Subsidized loans are made by the federal government. Unsubsidized loans are made by private organizations. It is not that they are intentionally set out to be different but that they must deal with the unique financial circumstances of students and families.
The financial aid office at your college or university can help you understand both types of student loans. The main difference between subsidized and unsubsidized student loans is in the way that the money is disbursed by the government to students. This may be more important to you than whether you get an unsubsidized or subsidized loan because if your financial circumstances change then you may find that your subsidized loans will have to be revised.
If you are considering going back to school, there are federal subsidized loans for that purpose. You can also look into private and student loans that may be available depending on where you go to school. It is a good idea to check out the financial aid office at your school.
Now that you know the difference between subsidized and unsubsidized student loans you can begin thinking about which type would be best for you. Are you looking for financial aid so that you do not have to pay for tuition? Or do you want to go back to school to further your education? Or perhaps you already are in school and just need some additional financial help. No matter what your reason for wanting to get a subsidized loan, knowing the pros and cons of getting one is very important.
The first major difference between subsidized loans and unsubsidized loans is the level of interest you will pay. With subsidized loans, your interest will be covered by the government. Subsidized loans are usually guaranteed. This means you are pretty much covered all throughout your schooling. This makes them very attractive for students.
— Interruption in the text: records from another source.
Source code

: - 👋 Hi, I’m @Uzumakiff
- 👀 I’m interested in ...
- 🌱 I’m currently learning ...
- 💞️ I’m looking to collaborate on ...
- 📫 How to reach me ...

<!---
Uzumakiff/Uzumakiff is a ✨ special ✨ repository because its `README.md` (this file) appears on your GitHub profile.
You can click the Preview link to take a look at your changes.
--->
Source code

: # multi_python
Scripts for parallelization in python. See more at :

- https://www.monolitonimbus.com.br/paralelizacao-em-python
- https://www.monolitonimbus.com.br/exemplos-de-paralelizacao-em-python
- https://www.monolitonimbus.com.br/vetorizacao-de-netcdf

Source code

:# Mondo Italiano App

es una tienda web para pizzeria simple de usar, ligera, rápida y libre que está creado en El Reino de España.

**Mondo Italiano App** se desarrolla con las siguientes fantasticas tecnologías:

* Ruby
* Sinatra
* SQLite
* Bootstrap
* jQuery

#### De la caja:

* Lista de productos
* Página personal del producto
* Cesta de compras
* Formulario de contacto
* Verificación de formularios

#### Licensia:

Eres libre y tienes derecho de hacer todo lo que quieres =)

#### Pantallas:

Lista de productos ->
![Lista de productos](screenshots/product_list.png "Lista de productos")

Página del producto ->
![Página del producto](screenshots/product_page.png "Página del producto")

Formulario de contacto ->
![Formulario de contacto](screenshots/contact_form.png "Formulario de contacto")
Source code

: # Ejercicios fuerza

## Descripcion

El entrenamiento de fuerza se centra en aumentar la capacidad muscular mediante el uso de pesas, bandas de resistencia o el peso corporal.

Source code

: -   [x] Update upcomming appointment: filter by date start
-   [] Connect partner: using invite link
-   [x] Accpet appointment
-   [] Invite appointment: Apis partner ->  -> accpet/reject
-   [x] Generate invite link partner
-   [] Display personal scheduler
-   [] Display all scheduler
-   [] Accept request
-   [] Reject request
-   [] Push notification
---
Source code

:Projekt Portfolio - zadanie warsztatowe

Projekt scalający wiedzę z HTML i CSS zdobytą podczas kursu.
The second major difference between subsidized loans and unsubsidized loans is the amount of money you will be paying back. With subsidized loans you will only be paying back the interest part of the loan. You will not be paying any of the principle. In most cases, subsidized loans are only offered to students who are attending public or private colleges. If you are a part of a government program such as the FAFSA (Free Application for Federal Student Aid), you will likely be able to get subsidized student loans without paying any interest. However, unsubsidized loans are available for any student with the ability to qualify.
The last major difference between subsidized and unsubsidized loans is the way in which payments are determined. In most cases with subsidized loans, the amount of money you pay each month will determine how much you pay back. In many cases with unsubsidized loans, your payment will depend on how much money you borrow. Many students borrow more than they need and having to start paying back more than you want at first can be frustrating. As long as you know how much money you need to borrow and how much you can afford to borrow then you will be able to make an informed decision when deciding which type of student loan is right for you.
If you are applying for federal financial aid, you will be asked whether or not you want to get a subsidized loan or an unsubsidized loan. Most students end up going with the subsidized loans simply because they prefer to receive federal financial aid. It is important to remember that federal financial aid only pays the interest while you are in school so you will not be responsible for any payments after you leave school. So, if you plan to go back to school in the future it may make sense to get an unsubsidized loan now.